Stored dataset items
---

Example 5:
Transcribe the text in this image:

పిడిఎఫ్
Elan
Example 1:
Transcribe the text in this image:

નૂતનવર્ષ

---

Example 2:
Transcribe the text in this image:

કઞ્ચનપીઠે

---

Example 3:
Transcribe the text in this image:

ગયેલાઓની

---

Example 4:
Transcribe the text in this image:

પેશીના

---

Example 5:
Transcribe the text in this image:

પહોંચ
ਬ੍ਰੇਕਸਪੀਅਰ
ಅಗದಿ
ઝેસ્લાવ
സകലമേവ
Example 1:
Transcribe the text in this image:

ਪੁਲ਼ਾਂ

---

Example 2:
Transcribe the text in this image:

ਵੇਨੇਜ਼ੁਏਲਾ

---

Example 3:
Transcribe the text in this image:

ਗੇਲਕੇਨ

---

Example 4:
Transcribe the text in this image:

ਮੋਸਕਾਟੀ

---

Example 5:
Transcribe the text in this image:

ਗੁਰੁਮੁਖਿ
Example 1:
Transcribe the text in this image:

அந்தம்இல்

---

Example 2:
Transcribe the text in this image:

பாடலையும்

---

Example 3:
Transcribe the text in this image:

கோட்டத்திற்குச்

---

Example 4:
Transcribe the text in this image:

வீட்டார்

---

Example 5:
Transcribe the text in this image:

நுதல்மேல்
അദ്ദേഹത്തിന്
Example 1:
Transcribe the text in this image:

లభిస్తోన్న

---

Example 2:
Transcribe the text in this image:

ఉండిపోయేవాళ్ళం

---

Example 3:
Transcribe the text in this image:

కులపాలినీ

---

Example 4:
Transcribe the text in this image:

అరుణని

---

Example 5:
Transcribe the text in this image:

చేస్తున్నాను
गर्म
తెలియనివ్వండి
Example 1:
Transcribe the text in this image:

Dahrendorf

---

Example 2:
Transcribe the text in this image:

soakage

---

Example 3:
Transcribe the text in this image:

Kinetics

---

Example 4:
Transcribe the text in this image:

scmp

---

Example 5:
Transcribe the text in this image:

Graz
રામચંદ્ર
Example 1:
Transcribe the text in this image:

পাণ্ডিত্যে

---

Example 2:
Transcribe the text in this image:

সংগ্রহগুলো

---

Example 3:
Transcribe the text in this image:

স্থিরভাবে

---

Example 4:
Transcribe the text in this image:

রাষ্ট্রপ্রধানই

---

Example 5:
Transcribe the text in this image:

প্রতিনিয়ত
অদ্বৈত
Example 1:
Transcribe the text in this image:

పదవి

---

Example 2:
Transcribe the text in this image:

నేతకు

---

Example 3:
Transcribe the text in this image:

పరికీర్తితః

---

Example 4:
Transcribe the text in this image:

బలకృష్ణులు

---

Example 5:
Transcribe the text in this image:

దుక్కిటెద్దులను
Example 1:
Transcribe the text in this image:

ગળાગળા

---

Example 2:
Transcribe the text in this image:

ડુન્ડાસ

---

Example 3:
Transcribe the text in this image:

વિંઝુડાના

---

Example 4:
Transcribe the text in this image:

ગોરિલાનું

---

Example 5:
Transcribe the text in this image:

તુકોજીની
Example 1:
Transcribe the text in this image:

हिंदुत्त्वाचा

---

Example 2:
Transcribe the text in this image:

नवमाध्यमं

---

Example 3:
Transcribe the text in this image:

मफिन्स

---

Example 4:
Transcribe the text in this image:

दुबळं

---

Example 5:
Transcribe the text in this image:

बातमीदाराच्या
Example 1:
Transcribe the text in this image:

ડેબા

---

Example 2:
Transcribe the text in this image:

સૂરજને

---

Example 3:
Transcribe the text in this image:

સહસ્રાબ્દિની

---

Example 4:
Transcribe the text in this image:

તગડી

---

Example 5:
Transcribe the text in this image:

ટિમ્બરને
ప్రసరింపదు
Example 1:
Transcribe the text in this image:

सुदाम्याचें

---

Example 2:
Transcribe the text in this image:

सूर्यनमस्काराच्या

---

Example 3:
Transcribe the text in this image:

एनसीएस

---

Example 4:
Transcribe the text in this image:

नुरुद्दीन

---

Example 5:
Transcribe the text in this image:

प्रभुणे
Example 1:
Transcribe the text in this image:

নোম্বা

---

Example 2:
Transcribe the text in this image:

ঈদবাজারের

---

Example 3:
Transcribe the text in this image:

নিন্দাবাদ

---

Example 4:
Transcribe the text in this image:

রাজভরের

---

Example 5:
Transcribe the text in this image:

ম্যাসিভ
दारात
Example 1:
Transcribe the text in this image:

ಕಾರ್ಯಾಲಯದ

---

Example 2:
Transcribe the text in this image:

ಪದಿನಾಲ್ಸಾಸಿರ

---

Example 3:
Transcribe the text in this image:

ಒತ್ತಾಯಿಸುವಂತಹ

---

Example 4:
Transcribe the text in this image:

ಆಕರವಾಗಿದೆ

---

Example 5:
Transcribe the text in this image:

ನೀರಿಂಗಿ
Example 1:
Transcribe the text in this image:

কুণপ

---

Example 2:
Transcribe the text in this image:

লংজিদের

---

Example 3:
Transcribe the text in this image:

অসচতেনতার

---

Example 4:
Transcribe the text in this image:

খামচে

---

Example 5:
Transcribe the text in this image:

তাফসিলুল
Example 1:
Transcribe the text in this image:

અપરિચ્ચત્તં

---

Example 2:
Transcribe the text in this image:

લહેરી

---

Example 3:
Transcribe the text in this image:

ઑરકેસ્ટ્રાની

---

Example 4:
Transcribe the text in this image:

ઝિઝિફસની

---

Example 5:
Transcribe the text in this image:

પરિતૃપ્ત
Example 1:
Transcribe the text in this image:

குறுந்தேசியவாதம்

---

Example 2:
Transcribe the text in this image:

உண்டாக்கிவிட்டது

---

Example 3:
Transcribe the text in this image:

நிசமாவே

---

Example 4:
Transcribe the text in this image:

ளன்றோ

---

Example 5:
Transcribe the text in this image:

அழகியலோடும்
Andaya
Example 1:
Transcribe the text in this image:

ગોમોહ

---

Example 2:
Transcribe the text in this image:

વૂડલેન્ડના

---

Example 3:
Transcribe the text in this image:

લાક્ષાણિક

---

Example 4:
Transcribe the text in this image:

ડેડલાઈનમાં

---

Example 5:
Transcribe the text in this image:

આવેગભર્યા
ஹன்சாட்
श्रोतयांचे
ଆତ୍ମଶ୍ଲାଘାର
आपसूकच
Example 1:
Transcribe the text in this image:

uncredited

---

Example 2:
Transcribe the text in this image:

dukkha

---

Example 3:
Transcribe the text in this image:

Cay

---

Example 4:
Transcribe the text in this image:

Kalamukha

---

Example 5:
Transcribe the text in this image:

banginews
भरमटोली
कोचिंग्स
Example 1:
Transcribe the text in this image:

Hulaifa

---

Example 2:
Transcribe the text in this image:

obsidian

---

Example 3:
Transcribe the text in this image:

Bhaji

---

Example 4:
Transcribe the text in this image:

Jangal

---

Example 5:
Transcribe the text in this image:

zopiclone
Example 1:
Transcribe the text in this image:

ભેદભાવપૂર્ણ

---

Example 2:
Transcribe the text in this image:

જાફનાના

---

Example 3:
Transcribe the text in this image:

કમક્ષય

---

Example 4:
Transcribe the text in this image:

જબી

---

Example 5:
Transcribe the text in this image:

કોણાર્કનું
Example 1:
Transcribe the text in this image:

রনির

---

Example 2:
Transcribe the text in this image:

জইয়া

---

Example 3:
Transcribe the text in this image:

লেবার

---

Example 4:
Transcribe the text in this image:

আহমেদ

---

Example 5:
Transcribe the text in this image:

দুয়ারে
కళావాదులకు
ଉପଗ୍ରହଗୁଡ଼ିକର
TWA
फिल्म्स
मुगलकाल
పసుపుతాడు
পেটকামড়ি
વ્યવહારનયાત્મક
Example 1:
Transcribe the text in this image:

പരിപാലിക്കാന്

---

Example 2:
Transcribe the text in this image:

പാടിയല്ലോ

What to produce:
Each record above should be set down again in its exact wording.

Finished exercise:
---

Example 5:
Transcribe the text in this image:

పిడిఎఫ్
Elan
Example 1:
Transcribe the text in this image:

નૂતનવર્ષ

---

Example 2:
Transcribe the text in this image:

કઞ્ચનપીઠે

---

Example 3:
Transcribe the text in this image:

ગયેલાઓની

---

Example 4:
Transcribe the text in this image:

પેશીના

---

Example 5:
Transcribe the text in this image:

પહોંચ
ਬ੍ਰੇਕਸਪੀਅਰ
ಅಗದಿ
ઝેસ્લાવ
സകലമേവ
Example 1:
Transcribe the text in this image:

ਪੁਲ਼ਾਂ

---

Example 2:
Transcribe the text in this image:

ਵੇਨੇਜ਼ੁਏਲਾ

---

Example 3:
Transcribe the text in this image:

ਗੇਲਕੇਨ

---

Example 4:
Transcribe the text in this image:

ਮੋਸਕਾਟੀ

---

Example 5:
Transcribe the text in this image:

ਗੁਰੁਮੁਖਿ
Example 1:
Transcribe the text in this image:

அந்தம்இல்

---

Example 2:
Transcribe the text in this image:

பாடலையும்

---

Example 3:
Transcribe the text in this image:

கோட்டத்திற்குச்

---

Example 4:
Transcribe the text in this image:

வீட்டார்

---

Example 5:
Transcribe the text in this image:

நுதல்மேல்
അദ്ദേഹത്തിന്
Example 1:
Transcribe the text in this image:

లభిస్తోన్న

---

Example 2:
Transcribe the text in this image:

ఉండిపోయేవాళ్ళం

---

Example 3:
Transcribe the text in this image:

కులపాలినీ

---

Example 4:
Transcribe the text in this image:

అరుణని

---

Example 5:
Transcribe the text in this image:

చేస్తున్నాను
गर्म
తెలియనివ్వండి
Example 1:
Transcribe the text in this image:

Dahrendorf

---

Example 2:
Transcribe the text in this image:

soakage

---

Example 3:
Transcribe the text in this image:

Kinetics

---

Example 4:
Transcribe the text in this image:

scmp

---

Example 5:
Transcribe the text in this image:

Graz
રામચંદ્ર
Example 1:
Transcribe the text in this image:

পাণ্ডিত্যে

---

Example 2:
Transcribe the text in this image:

সংগ্রহগুলো

---

Example 3:
Transcribe the text in this image:

স্থিরভাবে

---

Example 4:
Transcribe the text in this image:

রাষ্ট্রপ্রধানই

---

Example 5:
Transcribe the text in this image:

প্রতিনিয়ত
অদ্বৈত
Example 1:
Transcribe the text in this image:

పదవి

---

Example 2:
Transcribe the text in this image:

నేతకు

---

Example 3:
Transcribe the text in this image:

పరికీర్తితః

---

Example 4:
Transcribe the text in this image:

బలకృష్ణులు

---

Example 5:
Transcribe the text in this image:

దుక్కిటెద్దులను
Example 1:
Transcribe the text in this image:

ગળાગળા

---

Example 2:
Transcribe the text in this image:

ડુન્ડાસ

---

Example 3:
Transcribe the text in this image:

વિંઝુડાના

---

Example 4:
Transcribe the text in this image:

ગોરિલાનું

---

Example 5:
Transcribe the text in this image:

તુકોજીની
Example 1:
Transcribe the text in this image:

हिंदुत्त्वाचा

---

Example 2:
Transcribe the text in this image:

नवमाध्यमं

---

Example 3:
Transcribe the text in this image:

मफिन्स

---

Example 4:
Transcribe the text in this image:

दुबळं

---

Example 5:
Transcribe the text in this image:

बातमीदाराच्या
Example 1:
Transcribe the text in this image:

ડેબા

---

Example 2:
Transcribe the text in this image:

સૂરજને

---

Example 3:
Transcribe the text in this image:

સહસ્રાબ્દિની

---

Example 4:
Transcribe the text in this image:

તગડી

---

Example 5:
Transcribe the text in this image:

ટિમ્બરને
ప్రసరింపదు
Example 1:
Transcribe the text in this image:

सुदाम्याचें

---

Example 2:
Transcribe the text in this image:

सूर्यनमस्काराच्या

---

Example 3:
Transcribe the text in this image:

एनसीएस

---

Example 4:
Transcribe the text in this image:

नुरुद्दीन

---

Example 5:
Transcribe the text in this image:

प्रभुणे
Example 1:
Transcribe the text in this image:

নোম্বা

---

Example 2:
Transcribe the text in this image:

ঈদবাজারের

---

Example 3:
Transcribe the text in this image:

নিন্দাবাদ

---

Example 4:
Transcribe the text in this image:

রাজভরের

---

Example 5:
Transcribe the text in this image:

ম্যাসিভ
दारात
Example 1:
Transcribe the text in this image:

ಕಾರ್ಯಾಲಯದ

---

Example 2:
Transcribe the text in this image:

ಪದಿನಾಲ್ಸಾಸಿರ

---

Example 3:
Transcribe the text in this image:

ಒತ್ತಾಯಿಸುವಂತಹ

---

Example 4:
Transcribe the text in this image:

ಆಕರವಾಗಿದೆ

---

Example 5:
Transcribe the text in this image:

ನೀರಿಂಗಿ
Example 1:
Transcribe the text in this image:

কুণপ

---

Example 2:
Transcribe the text in this image:

লংজিদের

---

Example 3:
Transcribe the text in this image:

অসচতেনতার

---

Example 4:
Transcribe the text in this image:

খামচে

---

Example 5:
Transcribe the text in this image:

তাফসিলুল
Example 1:
Transcribe the text in this image:

અપરિચ્ચત્તં

---

Example 2:
Transcribe the text in this image:

લહેરી

---

Example 3:
Transcribe the text in this image:

ઑરકેસ્ટ્રાની

---

Example 4:
Transcribe the text in this image:

ઝિઝિફસની

---

Example 5:
Transcribe the text in this image:

પરિતૃપ્ત
Example 1:
Transcribe the text in this image:

குறுந்தேசியவாதம்

---

Example 2:
Transcribe the text in this image:

உண்டாக்கிவிட்டது

---

Example 3:
Transcribe the text in this image:

நிசமாவே

---

Example 4:
Transcribe the text in this image:

ளன்றோ

---

Example 5:
Transcribe the text in this image:

அழகியலோடும்
Andaya
Example 1:
Transcribe the text in this image:

ગોમોહ

---

Example 2:
Transcribe the text in this image:

વૂડલેન્ડના

---

Example 3:
Transcribe the text in this image:

લાક્ષાણિક

---

Example 4:
Transcribe the text in this image:

ડેડલાઈનમાં

---

Example 5:
Transcribe the text in this image:

આવેગભર્યા
ஹன்சாட்
श्रोतयांचे
ଆତ୍ମଶ୍ଲାଘାର
आपसूकच
Example 1:
Transcribe the text in this image:

uncredited

---

Example 2:
Transcribe the text in this image:

dukkha

---

Example 3:
Transcribe the text in this image:

Cay

---

Example 4:
Transcribe the text in this image:

Kalamukha

---

Example 5:
Transcribe the text in this image:

banginews
भरमटोली
कोचिंग्स
Example 1:
Transcribe the text in this image:

Hulaifa

---

Example 2:
Transcribe the text in this image:

obsidian

---

Example 3:
Transcribe the text in this image:

Bhaji

---

Example 4:
Transcribe the text in this image:

Jangal

---

Example 5:
Transcribe the text in this image:

zopiclone
Example 1:
Transcribe the text in this image:

ભેદભાવપૂર્ણ

---

Example 2:
Transcribe the text in this image:

જાફનાના

---

Example 3:
Transcribe the text in this image:

કમક્ષય

---

Example 4:
Transcribe the text in this image:

જબી

---

Example 5:
Transcribe the text in this image:

કોણાર્કનું
Example 1:
Transcribe the text in this image:

রনির

---

Example 2:
Transcribe the text in this image:

জইয়া

---

Example 3:
Transcribe the text in this image:

লেবার

---

Example 4:
Transcribe the text in this image:

আহমেদ

---

Example 5:
Transcribe the text in this image:

দুয়ারে
కళావాదులకు
ଉପଗ୍ରହଗୁଡ଼ିକର
TWA
फिल्म्स
मुगलकाल
పసుపుతాడు
পেটকামড়ি
વ્યવહારનયાત્મક
Example 1:
Transcribe the text in this image:

പരിപാലിക്കാന്

---

Example 2:
Transcribe the text in this image:

പാടിയല്ലോ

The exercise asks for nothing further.